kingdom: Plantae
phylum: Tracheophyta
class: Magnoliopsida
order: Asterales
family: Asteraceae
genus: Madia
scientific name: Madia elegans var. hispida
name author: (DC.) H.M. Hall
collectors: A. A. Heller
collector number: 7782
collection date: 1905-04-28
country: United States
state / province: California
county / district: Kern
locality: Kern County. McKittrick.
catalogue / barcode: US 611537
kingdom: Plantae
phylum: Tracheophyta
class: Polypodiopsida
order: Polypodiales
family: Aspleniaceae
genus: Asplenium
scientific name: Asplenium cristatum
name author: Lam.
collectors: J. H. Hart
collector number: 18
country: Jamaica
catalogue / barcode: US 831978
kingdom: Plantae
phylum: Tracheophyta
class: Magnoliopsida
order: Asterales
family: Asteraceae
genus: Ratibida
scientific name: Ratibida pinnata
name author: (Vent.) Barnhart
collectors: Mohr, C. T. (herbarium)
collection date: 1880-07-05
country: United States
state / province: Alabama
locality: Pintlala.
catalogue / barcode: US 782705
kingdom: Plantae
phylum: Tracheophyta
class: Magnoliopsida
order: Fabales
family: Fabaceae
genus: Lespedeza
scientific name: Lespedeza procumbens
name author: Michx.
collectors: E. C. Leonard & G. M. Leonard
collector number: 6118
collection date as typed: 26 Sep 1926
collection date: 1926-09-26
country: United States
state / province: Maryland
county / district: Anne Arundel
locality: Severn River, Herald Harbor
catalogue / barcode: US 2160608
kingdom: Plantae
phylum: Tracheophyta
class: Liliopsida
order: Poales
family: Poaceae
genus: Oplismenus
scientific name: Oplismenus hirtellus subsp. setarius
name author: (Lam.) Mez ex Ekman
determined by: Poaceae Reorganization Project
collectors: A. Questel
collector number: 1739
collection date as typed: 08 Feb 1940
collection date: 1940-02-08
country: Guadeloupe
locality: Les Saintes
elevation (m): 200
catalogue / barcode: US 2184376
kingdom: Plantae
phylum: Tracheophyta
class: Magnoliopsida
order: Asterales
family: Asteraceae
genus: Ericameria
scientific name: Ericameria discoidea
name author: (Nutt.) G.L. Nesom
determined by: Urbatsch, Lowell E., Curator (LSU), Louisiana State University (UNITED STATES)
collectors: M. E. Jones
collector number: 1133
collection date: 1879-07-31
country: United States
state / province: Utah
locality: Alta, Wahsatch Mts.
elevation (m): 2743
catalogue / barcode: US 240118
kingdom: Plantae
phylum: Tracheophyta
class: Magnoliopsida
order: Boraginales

****************

**THE EXERCISE**
Reproduce every line of the items above without any change, in the order given.

**ANSWER FOR THIS EXERCISE**
kingdom: Plantae
phylum: Tracheophyta
class: Magnoliopsida
order: Asterales
family: Asteraceae
genus: Madia
scientific name: Madia elegans var. hispida
name author: (DC.) H.M. Hall
collectors: A. A. Heller
collector number: 7782
collection date: 1905-04-28
country: United States
state / province: California
county / district: Kern
locality: Kern County. McKittrick.
catalogue / barcode: US 611537
kingdom: Plantae
phylum: Tracheophyta
class: Polypodiopsida
order: Polypodiales
family: Aspleniaceae
genus: Asplenium
scientific name: Asplenium cristatum
name author: Lam.
collectors: J. H. Hart
collector number: 18
country: Jamaica
catalogue / barcode: US 831978
kingdom: Plantae
phylum: Tracheophyta
class: Magnoliopsida
order: Asterales
family: Asteraceae
genus: Ratibida
scientific name: Ratibida pinnata
name author: (Vent.) Barnhart
collectors: Mohr, C. T. (herbarium)
collection date: 1880-07-05
country: United States
state / province: Alabama
locality: Pintlala.
catalogue / barcode: US 782705
kingdom: Plantae
phylum: Tracheophyta
class: Magnoliopsida
order: Fabales
family: Fabaceae
genus: Lespedeza
scientific name: Lespedeza procumbens
name author: Michx.
collectors: E. C. Leonard & G. M. Leonard
collector number: 6118
collection date as typed: 26 Sep 1926
collection date: 1926-09-26
country: United States
state / province: Maryland
county / district: Anne Arundel
locality: Severn River, Herald Harbor
catalogue / barcode: US 2160608
kingdom: Plantae
phylum: Tracheophyta
class: Liliopsida
order: Poales
family: Poaceae
genus: Oplismenus
scientific name: Oplismenus hirtellus subsp. setarius
name author: (Lam.) Mez ex Ekman
determined by: Poaceae Reorganization Project
collectors: A. Questel
collector number: 1739
collection date as typed: 08 Feb 1940
collection date: 1940-02-08
country: Guadeloupe
locality: Les Saintes
elevation (m): 200
catalogue / barcode: US 2184376
kingdom: Plantae
phylum: Tracheophyta
class: Magnoliopsida
order: Asterales
family: Asteraceae
genus: Ericameria
scientific name: Ericameria discoidea
name author: (Nutt.) G.L. Nesom
determined by: Urbatsch, Lowell E., Curator (LSU), Louisiana State University (UNITED STATES)
collectors: M. E. Jones
collector number: 1133
collection date: 1879-07-31
country: United States
state / province: Utah
locality: Alta, Wahsatch Mts.
elevation (m): 2743
catalogue / barcode: US 240118
kingdom: Plantae
phylum: Tracheophyta
class: Magnoliopsida
order: Boraginales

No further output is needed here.